Lab note #035 A quagmire of replacement nodes
I've been stuck on the incremental insertion of a key in a Prolly Tree, and feeling like I'm in a bog. The version where a Prolly Tree is built from scratch was relatively straightforward. I was able to write it in a day. The incremental version has undergone four or five different revisions. I've lost count. It's tricky in ways I hadn't expected. There were edge cases I didn't anticipate, and my design decisions contributed to increasing code complexity to the point where I'd confuse myself.
In the incremental version, we must traverse the seam down from the root to the target leaf node. Every node to the left of this seam in this layer would be unaltered so we can skip them all. Starting from the left-most sibling of the target leaf node, we start grouping nodes into children for a replacement parent node. We stop when we create a replacement node that has the same hash as the parent. All nodes to the right can be ignored. Repeat on the next higher layer until the root.

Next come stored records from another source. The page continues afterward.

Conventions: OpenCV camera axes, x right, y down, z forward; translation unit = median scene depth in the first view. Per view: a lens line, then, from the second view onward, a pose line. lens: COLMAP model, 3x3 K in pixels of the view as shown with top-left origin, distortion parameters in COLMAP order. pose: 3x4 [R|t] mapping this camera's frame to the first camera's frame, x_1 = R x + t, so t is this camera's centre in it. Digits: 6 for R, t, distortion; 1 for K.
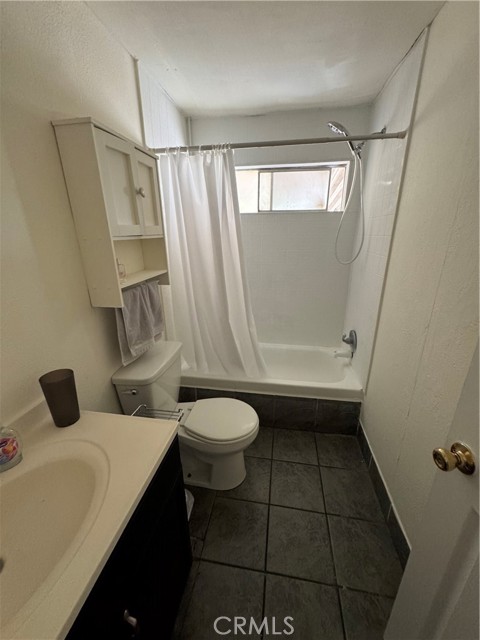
lens RADIAL K [[256.3, 0, 238.0], [0, 256.3, 319.6], [0, 0, 1]] dist [-0.001625, -0.000237]
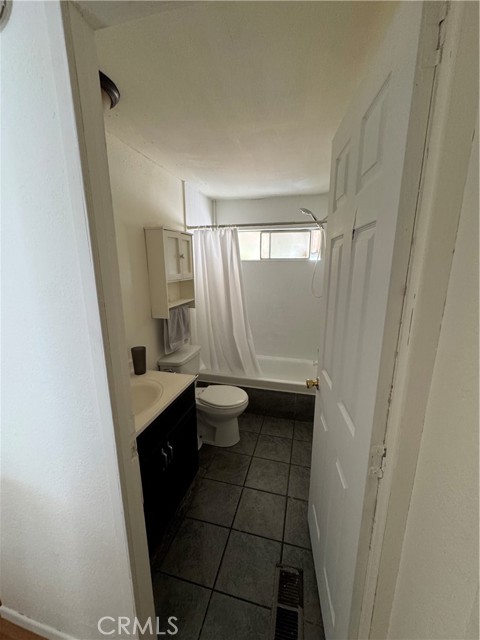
lens RADIAL K [[256.3, 0, 237.2], [0, 256.3, 319.7], [0, 0, 1]] dist [-0.001625, -0.000237]
pose [[0.994920, 0.028021, -0.096689, 0.153738], [-0.039007, 0.992753, -0.113665, 0.110804], [0.092803, 0.116859, 0.988803, -0.560818]]
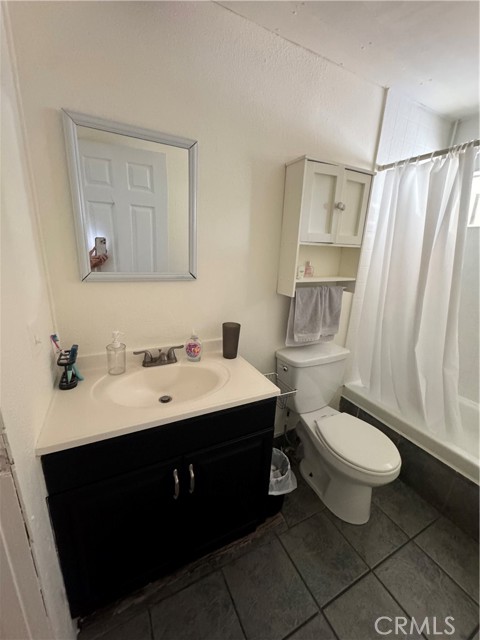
lens RADIAL K [[256.3, 0, 239.7], [0, 256.3, 319.0], [0, 0, 1]] dist [-0.001625, -0.000237]
pose [[0.594163, 0.253734, -0.763276, 0.290069], [-0.308795, 0.948181, 0.074824, 0.031324], [0.742709, 0.191239, 0.641725, 0.013518]]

Things that caused difficulty:
- Only traversing down to the leaf nodes instead of down to the key-value stores meant processing children nodes when one traverses to a node. It was confusing to think of two layers at the same time. Instead, it's much easier to consider a single layer at a time.
- Once new replacement nodes were calculated from the current layer for the next higher layer, how do we find the points in the higher layer to replace the nodes?
The second proved tricky because Prolly Trees are also self-balancing. This means upon insertion, there can be splits and merges to node membership in parent nodes. Hence, there's not a one-to-one correspondence between new replacement nodes and the nodes in the parent layer they're meant to replace.
Furthermore, it's not enough to just replace the nodes that have changed. We need a wider swath of nodes than the target seam to the synced node (the first node with the same hash as the initial tree to the right of the seam). Instead, it has to start with the left-most sibling node of the seam to the right-most sibling node of the synced node. This is so we can generate the right hashes.
How could I have iterated quicker? I think the key this time around was to notice when I'm confused.
Noticing You’re Confused is a technique from the rationalist community where you train yourself to recognize even a slight feeling of confusion as a valuable signal that something about your model of the world is wrong.
https://arr.am/2020/01/23/noticingconfusion/amp/
Normally, I'm able to work out my confusion just by writing and executing code. There's a clarifying amount of detail you can work out only in code. However, I found myself confused because I kept running into details that I hadn't considered when I was just thinking about, as mentioned above. I should stepped back and started drawing diagrams.
Things started clearing up when I started drawing state transition diagrams. And I could see how certain state machines just wouldn't work without writing out the code.
As I've iterated through these different solutions I've simplified it further, but I'm still not at the end of the tunnel. Hopefully, this week will bring an end to this. Must persevere.